- Given records -
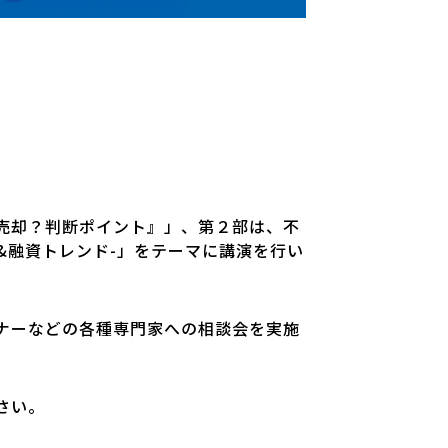
売却？判断ポイント』」、第２部は、不
&融資トレンド-」をテーマに講演を行い
ナーなどの各種専門家への相談会を実施
さい。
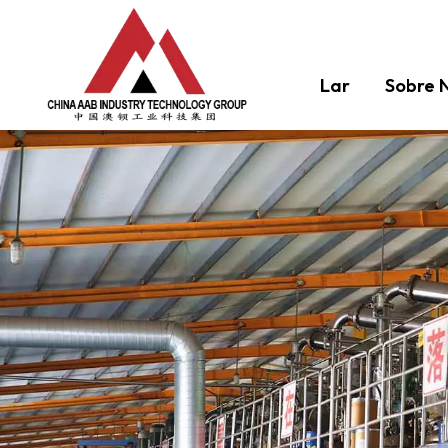
Lar
Sobre 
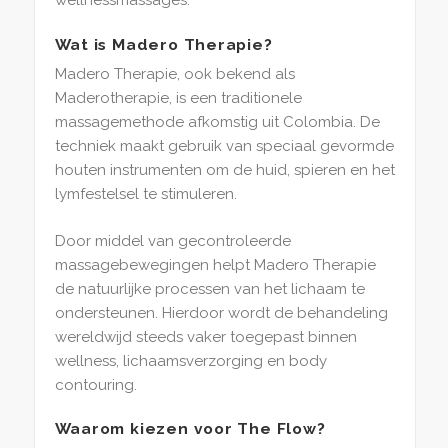
wellnessmassages.
Wat is Madero Therapie?
Madero Therapie, ook bekend als
Maderotherapie, is een traditionele
massagemethode afkomstig uit Colombia. De
techniek maakt gebruik van speciaal gevormde
houten instrumenten om de huid, spieren en het
lymfestelsel te stimuleren.
Door middel van gecontroleerde
massagebewegingen helpt Madero Therapie
de natuurlijke processen van het lichaam te
ondersteunen. Hierdoor wordt de behandeling
wereldwijd steeds vaker toegepast binnen
wellness, lichaamsverzorging en body
contouring.
Waarom kiezen voor The Flow?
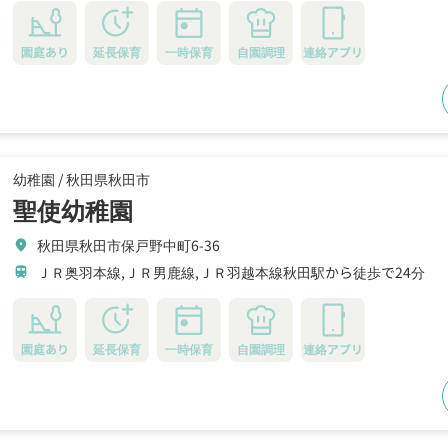
園庭あり
延長保育
一時保育
自園調理
連絡アプリ
幼稚園 /
秋田県秋田市
聖使幼稚園
秋田県秋田市保戸野中町6-36
location_on
ＪＲ奥羽本線,ＪＲ男鹿線,ＪＲ羽越本線秋田駅から徒歩で24分
train
園庭あり
延長保育
一時保育
自園調理
連絡アプリ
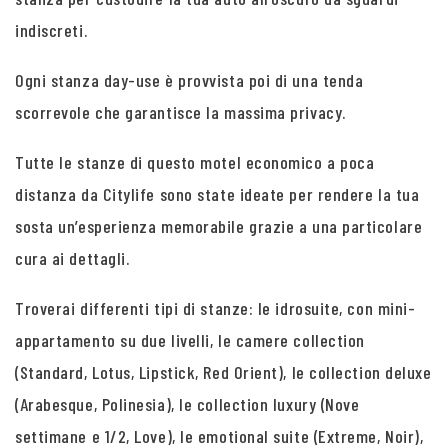
indiscreti.
Ogni stanza day-use è provvista poi di una tenda
scorrevole che garantisce la massima privacy.
Tutte le stanze di questo motel economico a poca
distanza da Citylife sono state ideate per rendere la tua
sosta un’esperienza memorabile grazie a una particolare
cura ai dettagli.
Troverai differenti tipi di stanze: le idrosuite, con mini-
appartamento su due livelli, le camere collection
(Standard, Lotus, Lipstick, Red Orient), le collection deluxe
(Arabesque, Polinesia), le collection luxury (Nove
settimane e 1/2, Love), le emotional suite (Extreme, Noir),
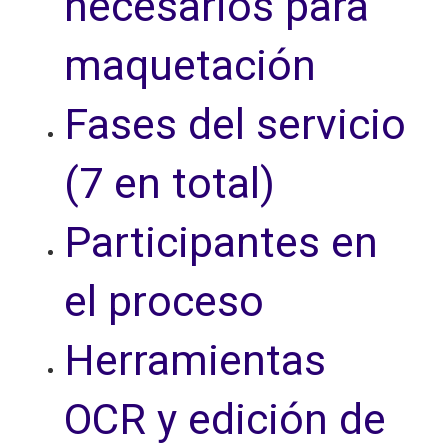
necesarios para
maquetación
Fases del servicio
(7 en total)
Participantes en
el proceso
Herramientas
OCR y edición de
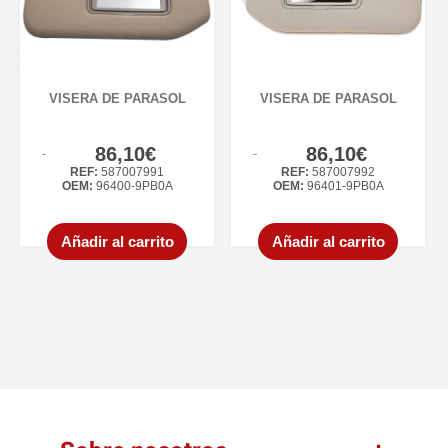
VISERA DE PARASOL
VISERA DE PARASOL
86,10€
86,10€
REF:
587007991
REF:
587007992
OEM:
96400-9PB0A
OEM:
96401-9PB0A
Añadir al carrito
Añadir al carrito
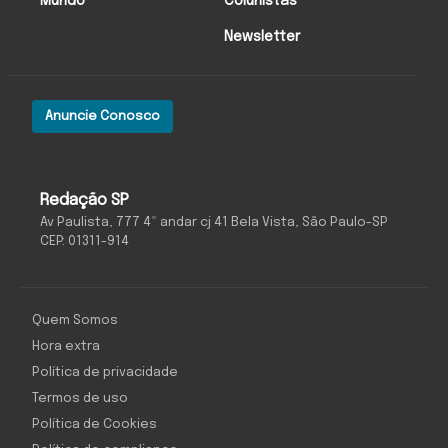
Mundo
Colunistas
Newsletter
Anuncie Conosco
Redação SP
Av Paulista, 777 4º andar cj 41 Bela Vista, São Paulo-SP
CEP: 01311-914
Quem Somos
Hora extra
Política de privacidade
Termos de uso
Política de Cookies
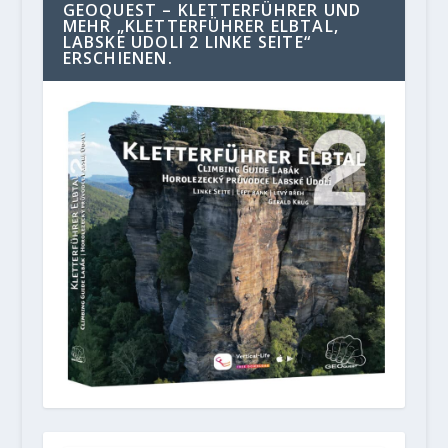
GEOQUEST – KLETTERFÜHRER UND
MEHR „KLETTERFÜHRER ELBTAL,
LABSKE UDOLI 2 LINKE SEITE“
ERSCHIENEN.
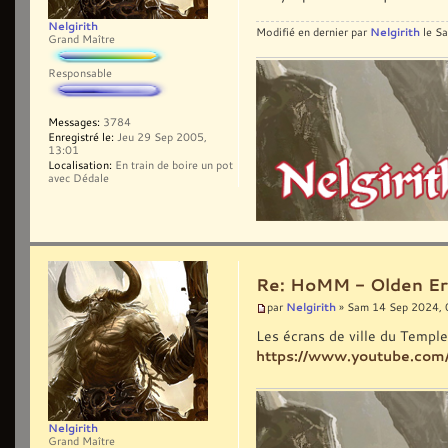
Nelgirith
Nelgirith
Modifié en dernier par
le Sa
Grand Maître
Responsable
Messages:
3784
Enregistré le:
Jeu 29 Sep 2005,
13:01
Localisation:
En train de boire un pot
avec Dédale
Re: HoMM - Olden Era 
Nelgirith
par
» Sam 14 Sep 2024, 
Les écrans de ville du Temple
https://www.youtube.co
Nelgirith
Grand Maître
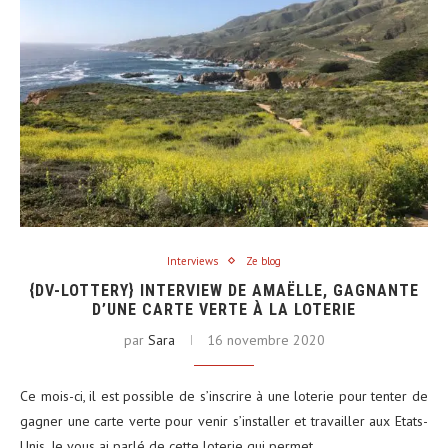
Interviews
Ze blog
{DV-LOTTERY} INTERVIEW DE AMAËLLE, GAGNANTE
D’UNE CARTE VERTE À LA LOTERIE
par
Sara
16 novembre 2020
Ce mois-ci, il est possible de s’inscrire à une loterie pour tenter de
gagner une carte verte pour venir s’installer et travailler aux Etats-
Unis. Je vous ai parlé de cette loterie qui permet…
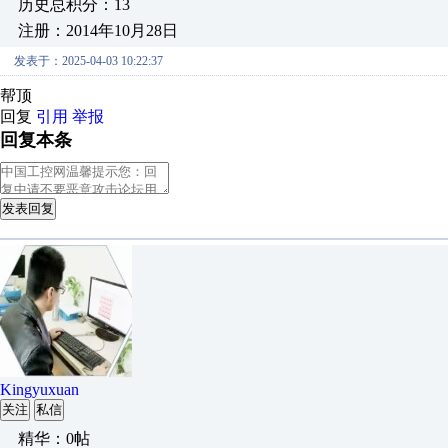
历史总积分：13
注册：2014年10月28日
发表于：2025-04-03 10:22:37
帮顶
回复
引用
举报
回复本条
发表回复
Kingyuxuan
关注
私信
精华：0帖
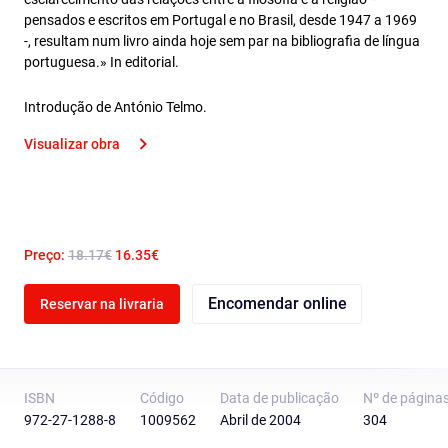
pensados e escritos em Portugal e no Brasil, desde 1947 a 1969
-, resultam num livro ainda hoje sem par na bibliografia de língua
portuguesa.» In editorial.
Introdução de António Telmo.
Visualizar obra
Preço:
18.17€
16.35€
Encomendar online
Reservar na livraria
ISBN
Código
Data de publicação
Nº de página
972-27-1288-8
1009562
Abril de 2004
304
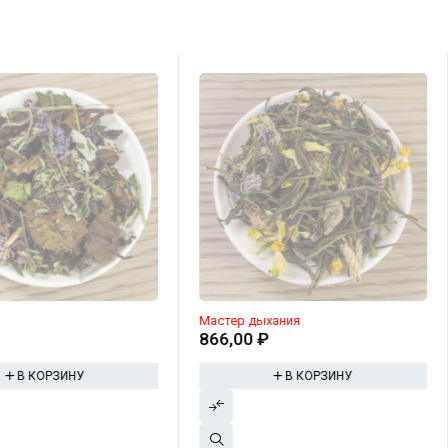
Мастер дыхания
₽
866,00
₽
В КОРЗИНУ
В КОРЗИНУ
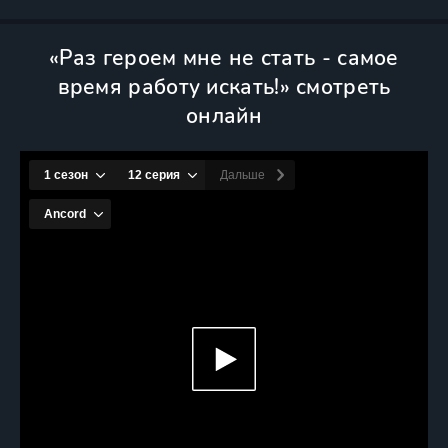
«Раз героем мне не стать - самое
время работу искать!» смотреть
онлайн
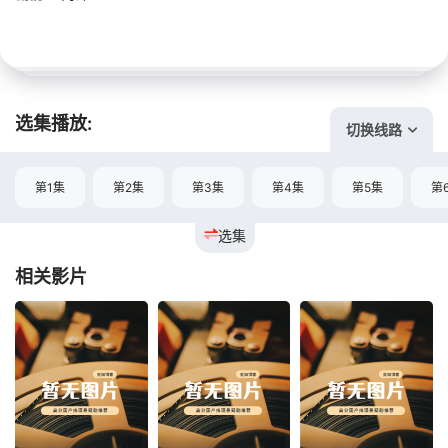
选集播放:
切换线路
第1集
第2集
第3集
第4集
第5集
第
选集
相关影片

- About this exercise -
Return the lines of the data from the line containing "pensados e escritos" through the end of the data, both ends included, copied exactly and with the pictures left out.

- Answer -
pensados e escritos em Portugal e no Brasil, desde 1947 a 1969
-, resultam num livro ainda hoje sem par na bibliografia de língua
portuguesa.» In editorial.
Introdução de António Telmo.
Visualizar obra
Preço:
18.17€
16.35€
Encomendar online
Reservar na livraria
ISBN
Código
Data de publicação
Nº de página
972-27-1288-8
1009562
Abril de 2004
304
Мастер дыхания
₽
866,00
₽
В КОРЗИНУ
В КОРЗИНУ
«Раз героем мне не стать - самое
время работу искать!» смотреть
онлайн
选集播放:
切换线路
第1集
第2集
第3集
第4集
第5集
第
选集
相关影片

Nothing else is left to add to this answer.